Return every line of the rows below word for word, with the pictures left out.

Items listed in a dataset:
• • • • •

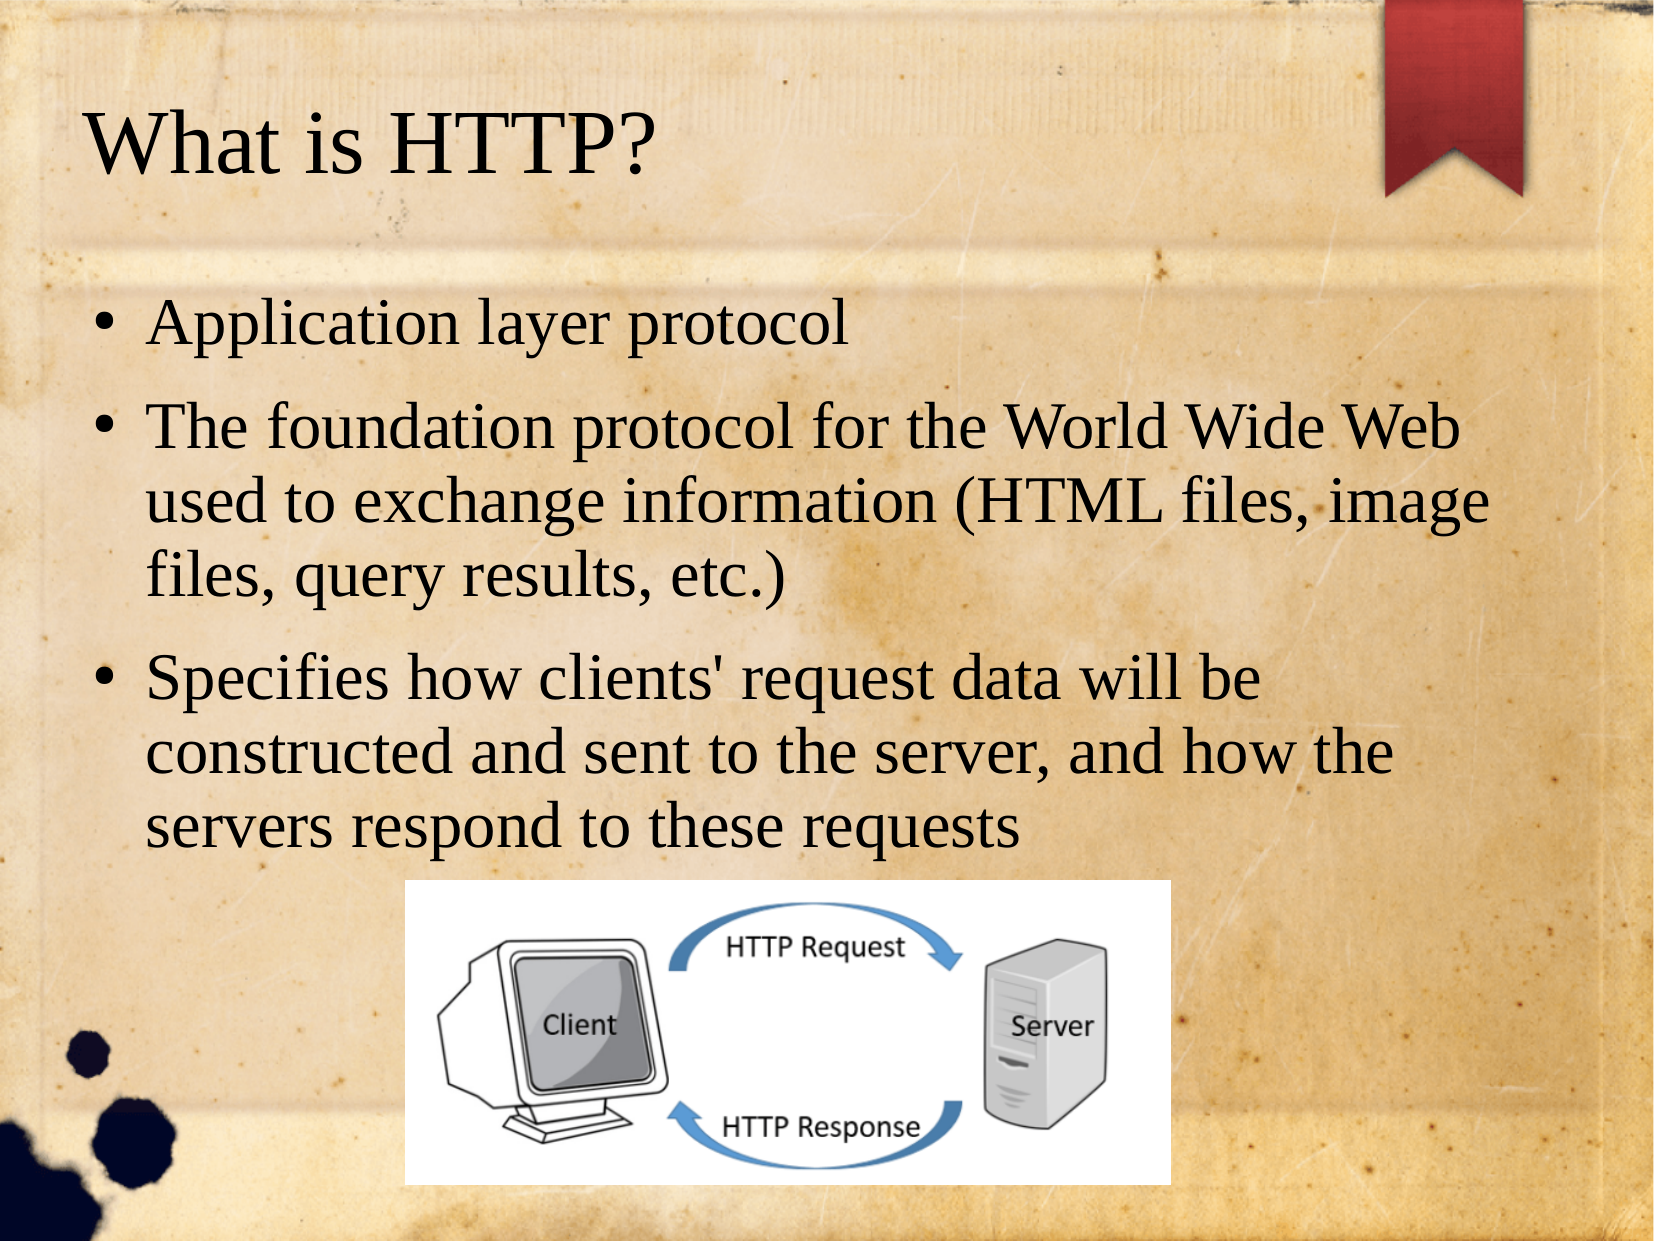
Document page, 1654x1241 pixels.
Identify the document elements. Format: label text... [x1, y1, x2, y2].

list Application layer protocol The foundation protocol for the World Wide Web used to exchange information (HTML files, image files, query results, etc.) Specifies how clients' request data will be constructed and sent to the server, and how the servers respond to these requests [75, 285, 1531, 1005]
picture [0, 0, 1654, 1241]
title What is HTTP? [82, 49, 1347, 237]
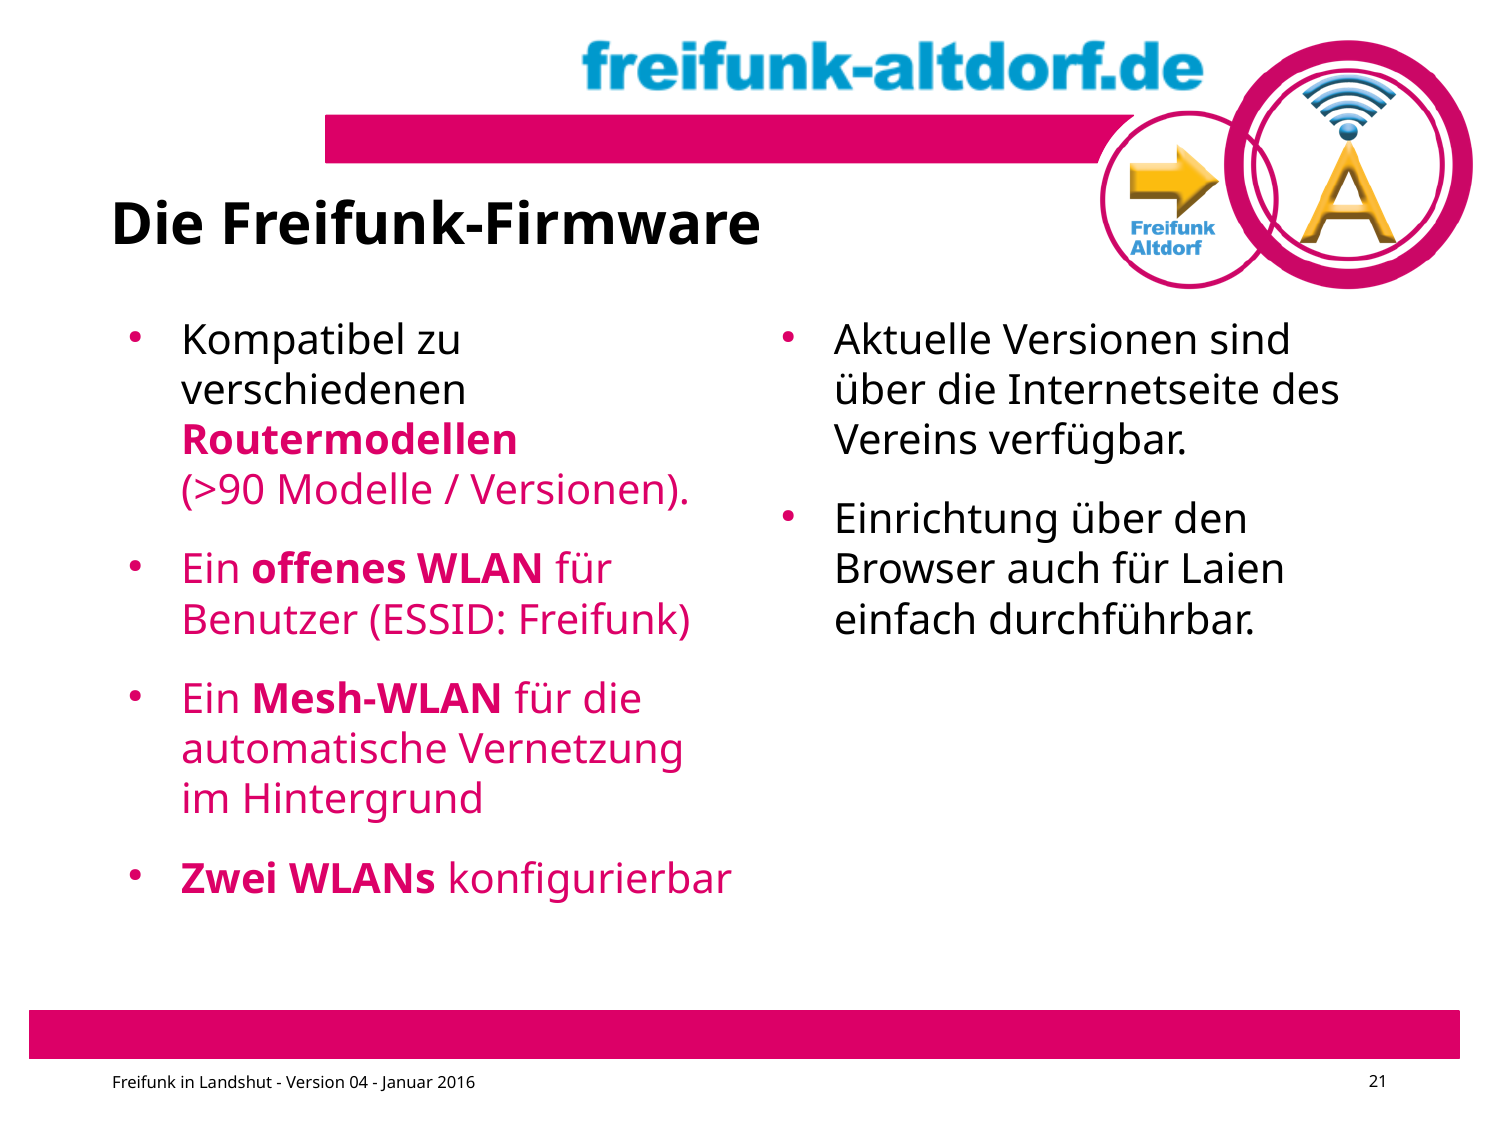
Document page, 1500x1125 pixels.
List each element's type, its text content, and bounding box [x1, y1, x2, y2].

footer Freifunk in Landshut - Version 04 - Januar 2016 [112, 1058, 1090, 1106]
title Die Freifunk-Firmware [110, 160, 1093, 282]
list Kompatibel zu verschiedenen Routermodellen (>90 Modelle / Versionen). Ein offenes WLAN für Benutzer (ESSID: Freifunk) Ein Mesh-WLAN für die automatische Vernetzung im Hintergrund Zwei WLANs konfigurierbar [110, 312, 738, 1000]
picture [562, 24, 1474, 296]
slide_number <Foliennummer> [1107, 1058, 1388, 1106]
list Aktuelle Versionen sind über die Internetseite des Vereins verfügbar. Einrichtung über den Browser auch für Laien einfach durchführbar. [762, 312, 1392, 1000]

• • • • •

* THE RESPONSE *
Document page, 1654x1241 pixels.
Identify the document elements. Format: label text... [x1, y1, x2, y2].

list Application layer protocol The foundation protocol for the World Wide Web used to exchange information (HTML files, image files, query results, etc.) Specifies how clients' request data will be constructed and sent to the server, and how the servers respond to these requests [75, 285, 1531, 1005]
picture [0, 0, 1654, 1241]
title What is HTTP? [82, 49, 1347, 237]
Document page, 1500x1125 pixels.
List each element's type, its text content, and bounding box [x1, y1, x2, y2].

footer Freifunk in Landshut - Version 04 - Januar 2016 [112, 1058, 1090, 1106]
title Die Freifunk-Firmware [110, 160, 1093, 282]
list Kompatibel zu verschiedenen Routermodellen (>90 Modelle / Versionen). Ein offenes WLAN für Benutzer (ESSID: Freifunk) Ein Mesh-WLAN für die automatische Vernetzung im Hintergrund Zwei WLANs konfigurierbar [110, 312, 738, 1000]
picture [562, 24, 1474, 296]
slide_number <Foliennummer> [1107, 1058, 1388, 1106]
list Aktuelle Versionen sind über die Internetseite des Vereins verfügbar. Einrichtung über den Browser auch für Laien einfach durchführbar. [762, 312, 1392, 1000]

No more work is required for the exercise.